TO-DO ITEM -> For the entries below, repeat exactly each line starting with the one that contains "модели. Именно России" and going on through the one that contains "продукцию высокого передела", and no others.

ENTRIES SHOWN ->
•••

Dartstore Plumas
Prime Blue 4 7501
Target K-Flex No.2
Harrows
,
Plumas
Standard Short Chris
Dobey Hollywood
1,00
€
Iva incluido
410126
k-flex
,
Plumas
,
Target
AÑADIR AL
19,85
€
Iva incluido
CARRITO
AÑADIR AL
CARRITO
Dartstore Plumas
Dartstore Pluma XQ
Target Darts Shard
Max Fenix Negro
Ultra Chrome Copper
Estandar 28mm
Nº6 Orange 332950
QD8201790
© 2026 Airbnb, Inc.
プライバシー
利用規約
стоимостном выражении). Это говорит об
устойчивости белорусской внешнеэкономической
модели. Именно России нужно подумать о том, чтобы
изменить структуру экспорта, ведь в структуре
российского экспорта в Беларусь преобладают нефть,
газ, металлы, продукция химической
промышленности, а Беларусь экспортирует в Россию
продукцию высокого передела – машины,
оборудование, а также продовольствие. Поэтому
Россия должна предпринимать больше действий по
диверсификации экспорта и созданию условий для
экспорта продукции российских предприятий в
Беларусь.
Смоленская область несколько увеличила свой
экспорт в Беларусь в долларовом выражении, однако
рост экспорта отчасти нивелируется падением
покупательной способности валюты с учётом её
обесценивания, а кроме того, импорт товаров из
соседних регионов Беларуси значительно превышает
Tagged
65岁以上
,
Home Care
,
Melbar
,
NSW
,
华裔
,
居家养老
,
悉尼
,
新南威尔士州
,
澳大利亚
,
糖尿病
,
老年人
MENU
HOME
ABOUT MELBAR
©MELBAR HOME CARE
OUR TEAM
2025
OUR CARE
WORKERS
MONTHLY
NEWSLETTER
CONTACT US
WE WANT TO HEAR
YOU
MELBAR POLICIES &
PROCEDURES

•••

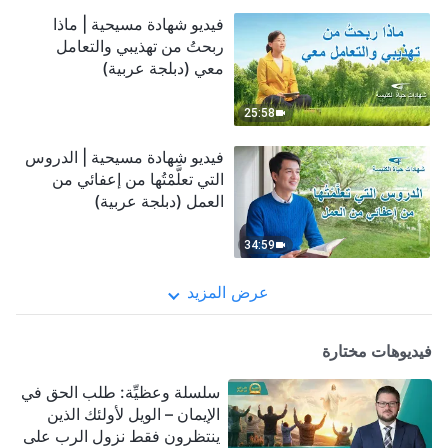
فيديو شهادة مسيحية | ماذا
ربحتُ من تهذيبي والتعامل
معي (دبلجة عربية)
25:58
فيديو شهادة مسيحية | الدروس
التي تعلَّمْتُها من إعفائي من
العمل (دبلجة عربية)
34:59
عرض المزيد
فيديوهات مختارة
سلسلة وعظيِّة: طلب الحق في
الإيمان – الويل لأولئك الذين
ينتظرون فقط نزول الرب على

•••

EXPECTED OUTPUT ->
модели. Именно России нужно подумать о том, чтобы
изменить структуру экспорта, ведь в структуре
российского экспорта в Беларусь преобладают нефть,
газ, металлы, продукция химической
промышленности, а Беларусь экспортирует в Россию
продукцию высокого передела – машины,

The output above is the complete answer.